Xylitol – Interesting Facts

Xylitol is a sugar alcohol and can be made out of various types of vegetables or wood. It is also known as birch sugar, although beech rind rather than birch rind is the main source of xylitol. The sugar substitute was discovered in 1891, but its positive effect on teeth was not recognised until the 1970s. Patients who consumed xylitol rather than cane sugar had significantly less tooth decay. For this reason xylitol is now a common ingredient in both toothpaste and chewing gum.

Food Facts Food Facts

Xylitol

Basis

wood (usually beech) or corn

Season

available year-round

Storage

store dry and cool at 18 to 22°C room temperature

Shelf life

at least two years

Xylitol – Differences and Similarities with Sugar

Xylitol preserves the health of your teeth, although its sweetness is comparable with that of household sugar. For this reason it is increasingly used as a sugar substitute. In its isolated and dried form, xylitol also bears visual similarities with sucrose: the small, light crystals look like sugar and also dissolve similarly. However, they have a cooling effect on the mouth when combined with spit and are significantly more heat resistant than sugar. Caramelising xylitol requires temperatures around 200°C for several minutes. 

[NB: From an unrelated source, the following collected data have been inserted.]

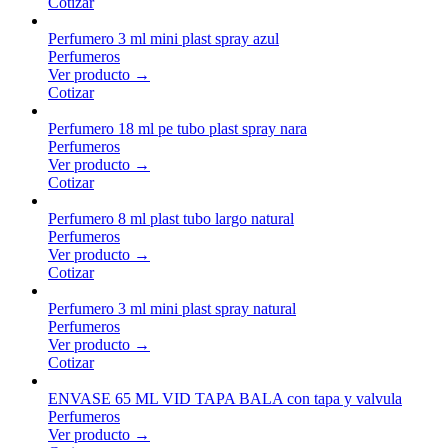
Cotizar
Perfumero 3 ml mini plast spray azul
Perfumeros
Ver producto →
Cotizar
Perfumero 18 ml pe tubo plast spray nara
Perfumeros
Ver producto →
Cotizar
Perfumero 8 ml plast tubo largo natural
Perfumeros
Ver producto →
Cotizar
Perfumero 3 ml mini plast spray natural
Perfumeros
Ver producto →
Cotizar
ENVASE 65 ML VID TAPA BALA con tapa y valvula
Perfumeros
Ver producto →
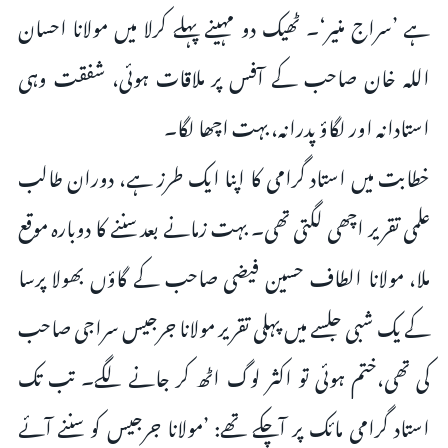
ہے ’سراج منیر‘۔ ٹھیک دو مہینے پہلے کرلا میں مولانا احسان
اللہ خان صاحب کے آفس پر ملاقات ہوئی، شفقت وہی
استادانہ اور لگاؤ پدرانہ، بہت اچھا لگا۔
خطابت میں استاد گرامی کا اپنا ایک طرز ہے، دوران طالب
علمی تقریر اچھی لگتی تھی۔ بہت زمانے بعد سننے کا دوبارہ موقع
ملا، مولانا الطاف حسین فیضی صاحب کے گاؤں بھولا پرسا
کے یک شبی جلسے میں پہلی تقریر مولانا جرجیس سراجی صاحب
کی تھی،ختم ہوئی تو اکثر لوگ اٹھ کر جانے لگے۔ تب تک
استاد گرامی مائک پر آچکے تھے: ’مولانا جرجیس کو سننے آئے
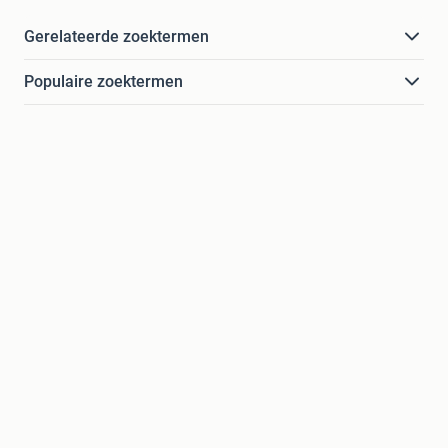
Gerelateerde zoektermen
Populaire zoektermen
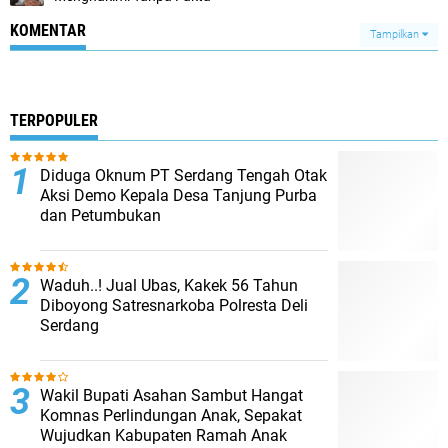
KOMENTAR
Tampilkan
TERPOPULER
Diduga Oknum PT Serdang Tengah Otak
Aksi Demo Kepala Desa Tanjung Purba
dan Petumbukan
Waduh..! Jual Ubas, Kakek 56 Tahun
Diboyong Satresnarkoba Polresta Deli
Serdang
Wakil Bupati Asahan Sambut Hangat
Komnas Perlindungan Anak, Sepakat
Wujudkan Kabupaten Ramah Anak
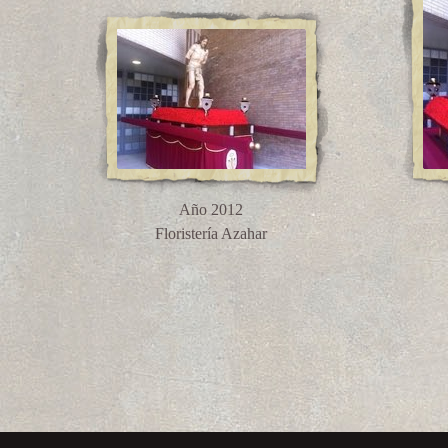
Año 2012
Floristería Azahar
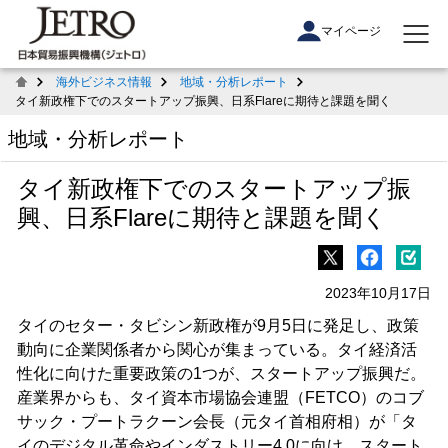
マイページ
海外ビジネス情報
地域・分析レポート
タイ新政権下でのスタートアップ振興、日系Flareに期待と課題を聞く
地域・分析レポート
タイ新政権下でのスタートアップ振
興、日系Flareに期待と課題を聞く
2023年10月17日
タイのセター・タビシン新政権が9月5日に発足し、政策
動向に企業関係者から関心が集まっている。タイ経済活
性化に向けた重要政策の1つが、スタートアップ振興だ。
産業界からも、タイ資本市場協会連盟（FETCO）のコブ
サック・プートラクーン会長（元タイ首相府相）が「タ
イのデジタル革命やインダストリー4.0に向け、スタート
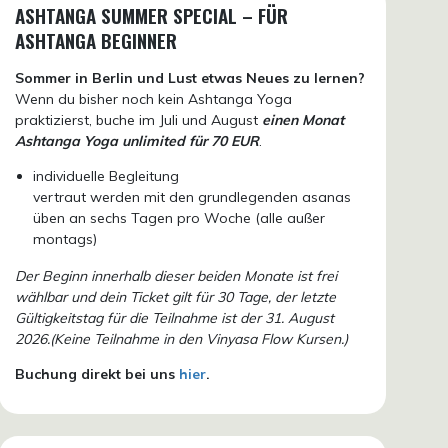
ASHTANGA SUMMER SPECIAL – FÜR
ASHTANGA BEGINNER
Sommer in Berlin und Lust etwas Neues zu lernen?
Wenn du bisher noch kein Ashtanga Yoga
praktizierst, buche im Juli und August
einen Monat
Ashtanga Yoga unlimited für 70 EUR
.
individuelle Begleitung
vertraut werden mit den grundlegenden asanas
üben an sechs Tagen pro Woche (alle außer
montags)
Der Beginn innerhalb dieser beiden Monate ist frei
wählbar und dein Ticket gilt für 30 Tage, der letzte
Gültigkeitstag für die Teilnahme ist der 31. August
2026.(Keine Teilnahme in den Vinyasa Flow Kursen.)
Buchung direkt bei uns
hier
.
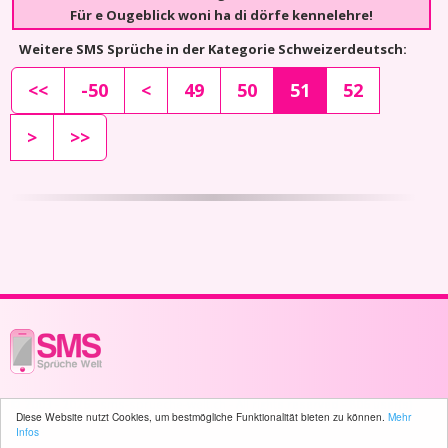
Für e Ougeblick woni ha di dörfe kennelehre!
Weitere SMS Sprüche in der Kategorie Schweizerdeutsch:
<<
-50
<
49
50
51
52
>
>>
© 2003 - 2026 -
sms-sprueche-welt.ch
- All rights reserved -
806 user(s)
Diese Website nutzt Cookies, um bestmögliche Funktionalität bieten zu können.
Mehr
online
Infos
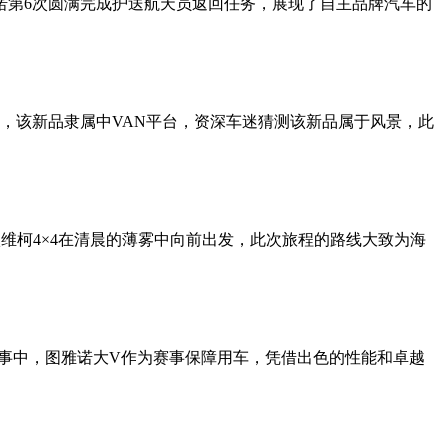
诺第6次圆满完成护送航天员返回任务，展现了自主品牌汽车的
，该新品隶属中VAN平台，资深车迷猜测该新品属于风景，此
。依维柯4×4在清晨的薄雾中向前出发，此次旅程的路线大致为海
赛事中，图雅诺大V作为赛事保障用车，凭借出色的性能和卓越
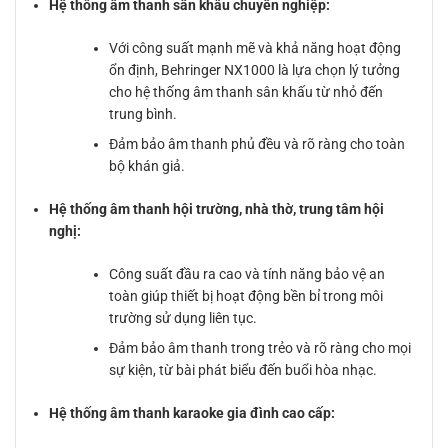
Hệ thống âm thanh sân khấu chuyên nghiệp:
Với công suất mạnh mẽ và khả năng hoạt động
ổn định, Behringer NX1000 là lựa chọn lý tưởng
cho hệ thống âm thanh sân khấu từ nhỏ đến
trung bình.
Đảm bảo âm thanh phủ đều và rõ ràng cho toàn
bộ khán giả.
Hệ thống âm thanh hội trường, nhà thờ, trung tâm hội
nghị:
Công suất đầu ra cao và tính năng bảo vệ an
toàn giúp thiết bị hoạt động bền bỉ trong môi
trường sử dụng liên tục.
Đảm bảo âm thanh trong trẻo và rõ ràng cho mọi
sự kiện, từ bài phát biểu đến buổi hòa nhạc.
Hệ thống âm thanh karaoke gia đình cao cấp:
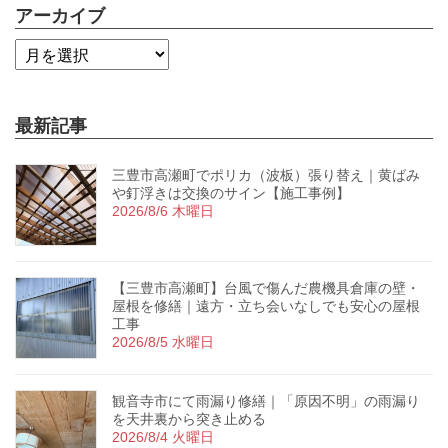
アーカイブ
最新記事
三豊市高瀬町でポリカ（波板）張り替え｜黄ばみ
や釘浮きは交換のサイン【施工事例】
2026/8/6 木曜日
【三豊市高瀬町】台風で傷んだ農機具倉庫の壁・
屋根を修繕｜遠方・立ち会いなしでも安心の屋根
工事
2026/8/5 水曜日
観音寺市にて雨漏り修繕｜「原因不明」の雨漏り
を天井裏から突き止める
2026/8/4 火曜日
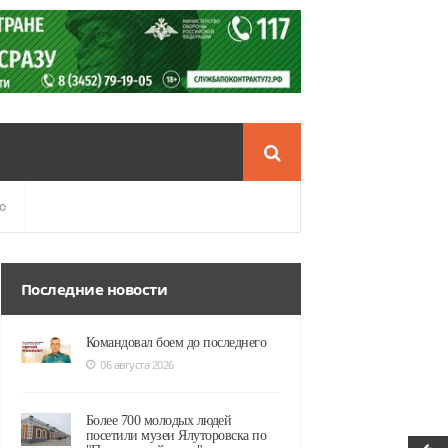
о
Последние новости
Командовал боем до последнего
06 августа 2026
Более 700 молодых людей
посетили музеи Ялуторовска по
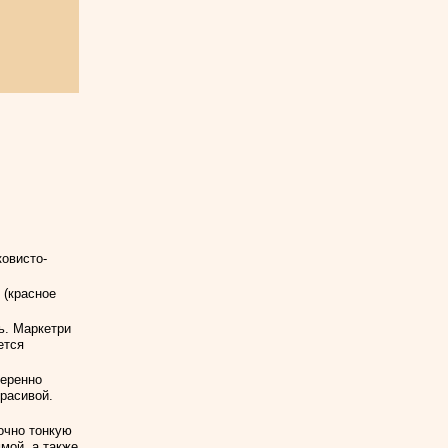
ковисто-
 (красное
ь. Маркетри
ется
меренно
расивой.
очно тонкую
мой, а также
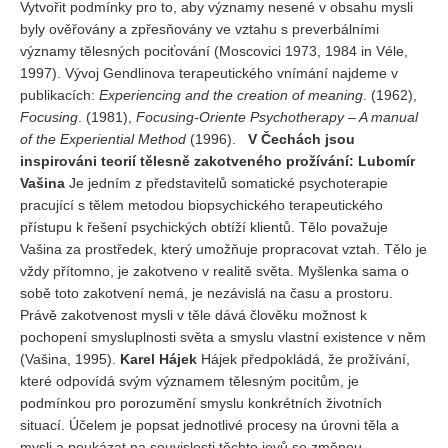
Vytvořit podmínky pro to, aby významy nesené v obsahu mysli
byly ověřovány a zpřesňovány ve vztahu s preverbálními
významy tělesných pociťování (Moscovici 1973, 1984 in Véle,
1997). Vývoj Gendlinova terapeutického vnímání najdeme v
publikacích:
Experiencing and the creation of meaning
. (1962),
Focusing
. (1981),
Focusing-Oriente Psychotherapy – A manual
of the Experiential Method
(1996).
V Čechách jsou
inspirováni teorií tělesně zakotveného prožívání:
Lubomír
Vašina
Je jedním z představitelů somatické psychoterapie
pracující s tělem metodou biopsychického terapeutického
přístupu k řešení psychických obtíží klientů. Tělo považuje
Vašina za prostředek, který umožňuje propracovat vztah. Tělo je
vždy přítomno, je zakotveno v realitě světa. Myšlenka sama o
sobě toto zakotvení nemá, je nezávislá na času a prostoru.
Právě zakotvenost mysli v těle dává člověku možnost k
pochopení smysluplnosti světa a smyslu vlastní existence v něm
(Vašina, 1995).
Karel Hájek
Hájek předpokládá, že prožívání,
které odpovídá svým významem tělesným pocitům, je
podmínkou pro porozumění smyslu konkrétních životních
situací. Účelem je popsat jednotlivé procesy na úrovni těla a
mysli a poukázat na souvislosti těchto jevů se změnou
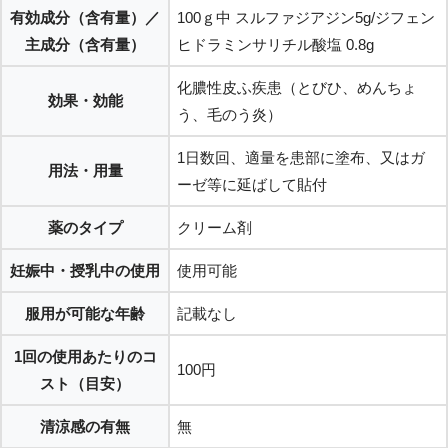
有効成分（含有量）／
100ｇ中 スルファジアジン5g/ジフェン
主成分（含有量）
ヒドラミンサリチル酸塩 0.8g
化膿性皮ふ疾患（とびひ、めんちょ
効果・効能
う、毛のう炎）
1日数回、適量を患部に塗布、又はガ
用法・用量
ーゼ等に延ばして貼付
薬のタイプ
クリーム剤
妊娠中・授乳中の使用
使用可能
服用が可能な年齢
記載なし
1回の使用あたりのコ
100円
スト（目安）
清涼感の有無
無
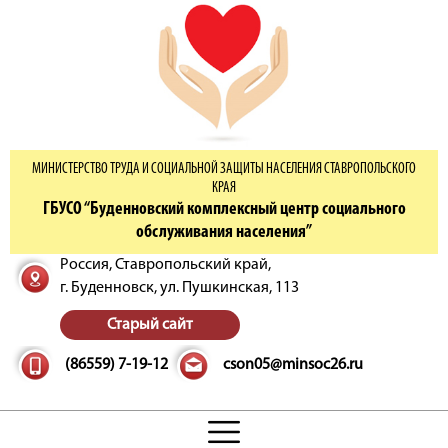
МИНИСТЕРСТВО ТРУДА И СОЦИАЛЬНОЙ ЗАЩИТЫ НАСЕЛЕНИЯ СТАВРОПОЛЬСКОГО
КРАЯ
ГБУСО “Буденновский комплексный центр социального
обслуживания населения”
Россия, Ставропольский край,
г. Буденновск,
ул. Пушкинская, 113
Старый сайт
(86559) 7-19-12
cson05@minsoc26.ru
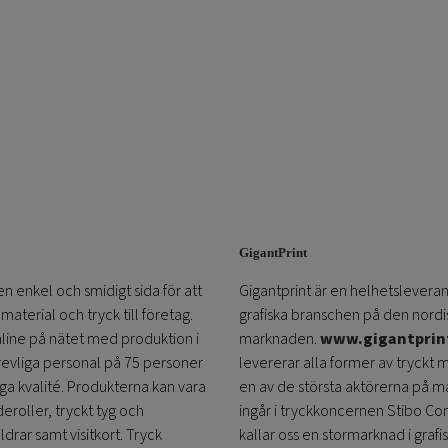
GigantPrint
en enkel och smidigt sida för att
Gigantprint är en helhetsleveran
aterial och tryck till företag.
grafiska branschen på den nordi
online på nätet med produktion i
marknaden.
www.gigantprin
trevliga personal på 75 personer
levererar alla former av tryckt 
öga kvalité. Produkterna kan vara
en av de största aktörerna på m
eroller, tryckt tyg och
ingår i tryckkoncernen Stibo C
ldrar samt visitkort. Tryck
kallar oss en stormarknad i grafi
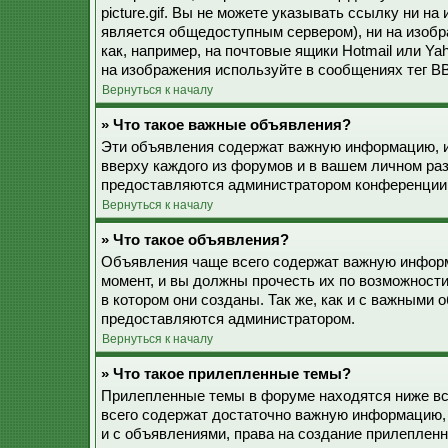
picture.gif. Вы не можете указывать ссылку ни н
является общедоступным сервером), ни на изобр
как, например, на почтовые ящики Hotmail или Ya
на изображения используйте в сообщениях тег BB
Вернуться к началу
» Что такое важные объявления?
Эти объявления содержат важную информацию, и
вверху каждого из форумов и в вашем личном ра
предоставляются администратором конференции
Вернуться к началу
» Что такое объявления?
Объявления чаще всего содержат важную информ
момент, и вы должны прочесть их по возможност
в котором они созданы. Так же, как и с важными
предоставляются администратором.
Вернуться к началу
» Что такое прилепленные темы?
Прилепленные темы в форуме находятся ниже все
всего содержат достаточно важную информацию, 
и с объявлениями, права на создание прилепле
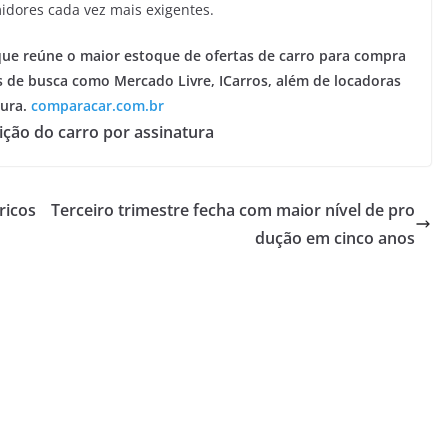
dores cada vez mais exigentes.
que reúne o maior estoque de ofertas de carro para compra
s de busca como Mercado Livre, ICarros, além de locadoras
tura.
comparacar.com.br
ição do carro por assinatura
ricos
Terceiro trimestre fecha com maior nível de pro
dução em cinco anos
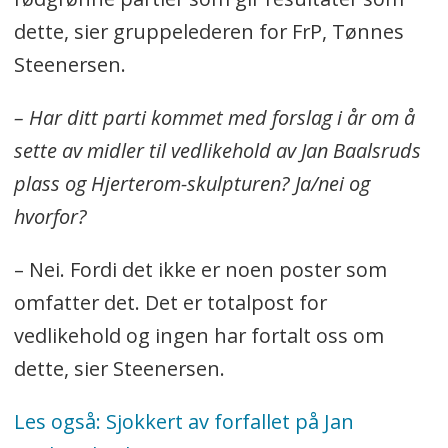
dette, sier gruppelederen for FrP, Tønnes
Steenersen.
– Har ditt parti kommet med forslag i år om å
sette av midler til vedlikehold av Jan Baalsruds
plass og Hjerterom-skulpturen? Ja/nei og
hvorfor?
– Nei. Fordi det ikke er noen poster som
omfatter det. Det er totalpost for
vedlikehold og ingen har fortalt oss om
dette, sier Steenersen.
Les også: Sjokkert av forfallet på Jan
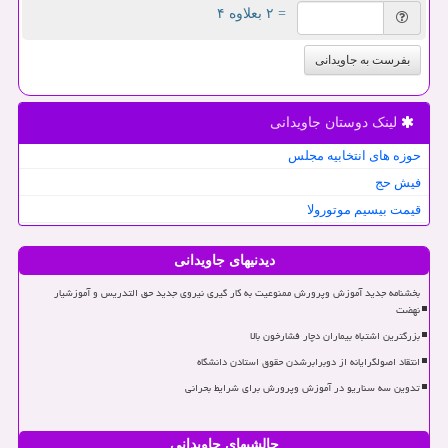
= ۲ بعلاوه ۴
بفرست به جاویدانی
لینک دوستان جاویدانی
حوزه های انتخابیه مجلس
فیش حج
قیمت بیسیم موتورولا
دیدنیهای جاویدانی
بخشنامه جدید آموزش وپرورش ممنوعیت به کار گیری نیروی جدید حق التدریس و آموزشیار
نهضت
بزرگترین اشتباه بیماران دچار فشارخون بالا
انتقاد اصولگرایانه از دوبرابرشدن حقوق استادن دانشگاه
تدوین سه سناریو در آموزش وپرورش برای شرایط بحرانی
چالشیهای جاویدانی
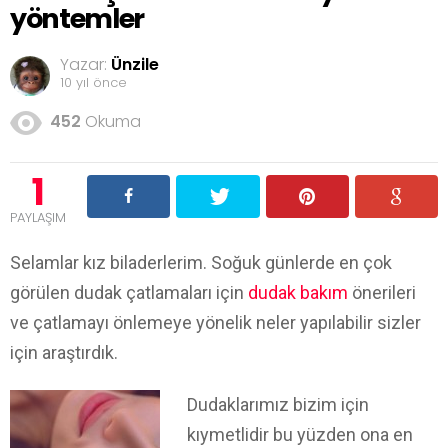
yöntemler
Yazar:
Ünzile
10 yıl önce
452
Okuma
1
PAYLAŞIM
Selamlar kız biladerlerim. Soğuk günlerde en çok
görülen dudak çatlamaları için
dudak bakım
önerileri
ve çatlamayı önlemeye yönelik neler yapılabilir sizler
için araştırdık.
Dudaklarımız bizim için
kıymetlidir bu yüzden ona en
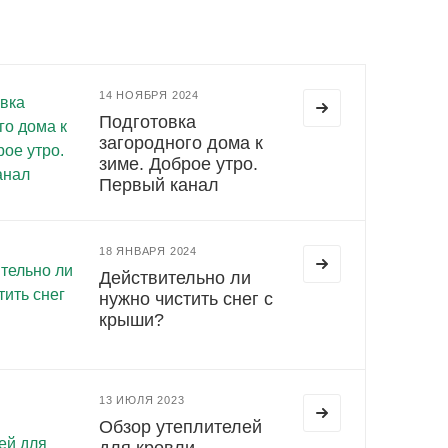
14 НОЯБРЯ 2024
Подготовка
загородного дома к
зиме. Доброе утро.
Первый канал
18 ЯНВАРЯ 2024
Действительно ли
нужно чистить снег с
крыши?
13 ИЮЛЯ 2023
Обзор утеплителей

Xylitol – Beneficial for Your Teeth and Waistline

Xylitol does not only benefit your teeth, but dramatically decreases the number of calories you consume – it has 40% less calories than sugar. Diabetics also benefit from the effects of xylitol, as it only minimally impacts insulin levels because sugar alcohols are largely metabolised independently. Without the spike in insulin levels that other sugar causes, xylitol also lessens the likelihood of experiencing food cravings. 

Xylitol – Sweet and Versatile

Nowadays not only chewing gum is sweetened using xylitol, but a whole host of other products – even chocolate. It can also be bought in its pure form and used to sweeten your daily tea or coffee. When it comes to baking recipes that require a lot of sugar, this can easily be replaced 1:1 with xylitol. The only exception is yeast dough – xylitol does not react with the yeast fungus like normal sugar, so you should add at least one teaspoon of household sugar, to ensure the dough rises. 

Xylitol – Advantages and Disadvantages

Less calories, no craving and less tooth decay – xylitol offers many advantages as a substitute for sugar. However, there are also certain aspects that are deemed disadvantages by some people. Firstly, not everyone likes the cooling sensation that xylitol causes in the mouth. Like all alcohol sugars it can also have a laxative effect or cause bloating. Some also feel it leaves an aftertaste in cakes or biscuits. All in all though, xylitol is an uncomplicated alternative to sugar.